#### Material provided ####

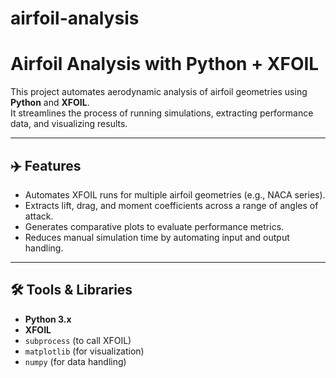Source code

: # airfoil-analysis

# Airfoil Analysis with Python + XFOIL

This project automates aerodynamic analysis of airfoil geometries using **Python** and **XFOIL**.  
It streamlines the process of running simulations, extracting performance data, and visualizing results.

---

## ✈️ Features
- Automates XFOIL runs for multiple airfoil geometries (e.g., NACA series).
- Extracts lift, drag, and moment coefficients across a range of angles of attack.
- Generates comparative plots to evaluate performance metrics.
- Reduces manual simulation time by automating input and output handling.

---

## 🛠️ Tools & Libraries
- **Python 3.x**
- **XFOIL**
- `subprocess` (to call XFOIL)
- `matplotlib` (for visualization)
- `numpy`  (for data handling)


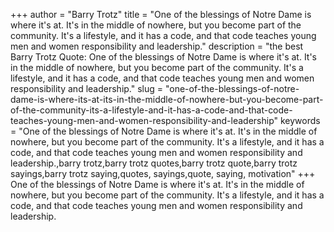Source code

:+++
author = "Barry Trotz"
title = "One of the blessings of Notre Dame is where it's at. It's in the middle of nowhere, but you become part of the community. It's a lifestyle, and it has a code, and that code teaches young men and women responsibility and leadership."
description = "the best Barry Trotz Quote: One of the blessings of Notre Dame is where it's at. It's in the middle of nowhere, but you become part of the community. It's a lifestyle, and it has a code, and that code teaches young men and women responsibility and leadership."
slug = "one-of-the-blessings-of-notre-dame-is-where-its-at-its-in-the-middle-of-nowhere-but-you-become-part-of-the-community-its-a-lifestyle-and-it-has-a-code-and-that-code-teaches-young-men-and-women-responsibility-and-leadership"
keywords = "One of the blessings of Notre Dame is where it's at. It's in the middle of nowhere, but you become part of the community. It's a lifestyle, and it has a code, and that code teaches young men and women responsibility and leadership.,barry trotz,barry trotz quotes,barry trotz quote,barry trotz sayings,barry trotz saying,quotes, sayings,quote, saying, motivation"
+++
One of the blessings of Notre Dame is where it's at. It's in the middle of nowhere, but you become part of the community. It's a lifestyle, and it has a code, and that code teaches young men and women responsibility and leadership.
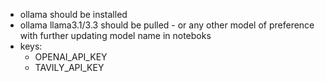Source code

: - ollama should be installed
- ollama llama3.1/3.3 should be pulled - or any other model of preference with further updating model name in noteboks
- keys:
    - OPENAI_API_KEY
    - TAVILY_API_KEY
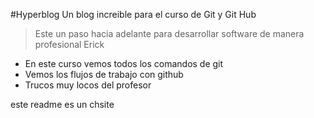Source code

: #Hyperblog
Un blog increible para el curso de Git y Git Hub
>Este un paso hacia adelante para desarrollar software de manera profesional 
>Erick

* En este curso vemos todos los comandos de git
* Vemos los flujos de trabajo con github
* Trucos muy locos del profesor 

este readme es un chsite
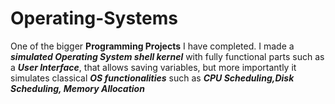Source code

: # Operating-Systems

One of the bigger **Programming Projects** I have completed. I made a **_simulated Operating System shell kernel_** with fully functional parts such as a **_User Interface_**, that allows saving variables, but more importantly it simulates classical **_OS functionalities_** such as **_CPU Scheduling,Disk Scheduling, Memory Allocation_**
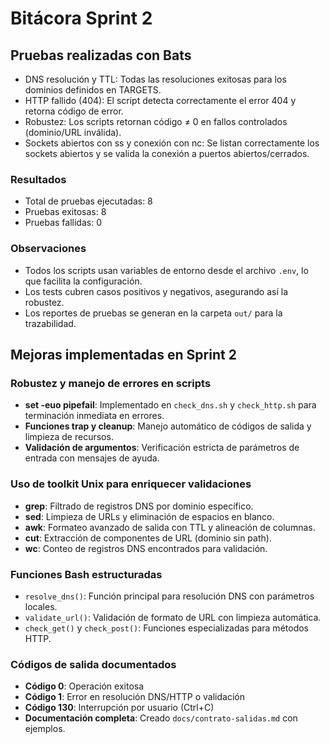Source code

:# Bitácora Sprint 2

## Pruebas realizadas con Bats

- DNS resolución y TTL: Todas las resoluciones exitosas para los dominios definidos en TARGETS.
- HTTP fallido (404): El script detecta correctamente el error 404 y retorna código de error.
- Robustez: Los scripts retornan código ≠ 0 en fallos controlados (dominio/URL inválida).
- Sockets abiertos con ss y conexión con nc: Se listan correctamente los sockets abiertos y se valida la conexión a puertos abiertos/cerrados.

### Resultados

- Total de pruebas ejecutadas: 8
- Pruebas exitosas: 8
- Pruebas fallidas: 0

### Observaciones

- Todos los scripts usan variables de entorno desde el archivo `.env`, lo que facilita la configuración.
- Los tests cubren casos positivos y negativos, asegurando así la robustez.
- Los reportes de pruebas se generan en la carpeta `out/` para la trazabilidad.

## Mejoras implementadas en Sprint 2

### Robustez y manejo de errores en scripts

- **set -euo pipefail**: Implementado en `check_dns.sh` y `check_http.sh` para terminación inmediata en errores.
- **Funciones trap y cleanup**: Manejo automático de códigos de salida y limpieza de recursos.
- **Validación de argumentos**: Verificación estricta de parámetros de entrada con mensajes de ayuda.

### Uso de toolkit Unix para enriquecer validaciones

- **grep**: Filtrado de registros DNS por dominio específico.
- **sed**: Limpieza de URLs y eliminación de espacios en blanco.
- **awk**: Formateo avanzado de salida con TTL y alineación de columnas.
- **cut**: Extracción de componentes de URL (dominio sin path).
- **wc**: Conteo de registros DNS encontrados para validación.

### Funciones Bash estructuradas

- `resolve_dns()`: Función principal para resolución DNS con parámetros locales.
- `validate_url()`: Validación de formato de URL con limpieza automática.
- `check_get()` y `check_post()`: Funciones especializadas para métodos HTTP.

### Códigos de salida documentados

- **Código 0**: Operación exitosa
- **Código 1**: Error en resolución DNS/HTTP o validación  
- **Código 130**: Interrupción por usuario (Ctrl+C)
- **Documentación completa**: Creado `docs/contrato-salidas.md` con ejemplos.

####

What is being asked: Reproduce, word for word, the rows from the line containing "con parámetros locales." up to and including the line containing "### Códigos de salida documentados".

Reply to the task:
- `resolve_dns()`: Función principal para resolución DNS con parámetros locales.
- `validate_url()`: Validación de formato de URL con limpieza automática.
- `check_get()` y `check_post()`: Funciones especializadas para métodos HTTP.

### Códigos de salida documentados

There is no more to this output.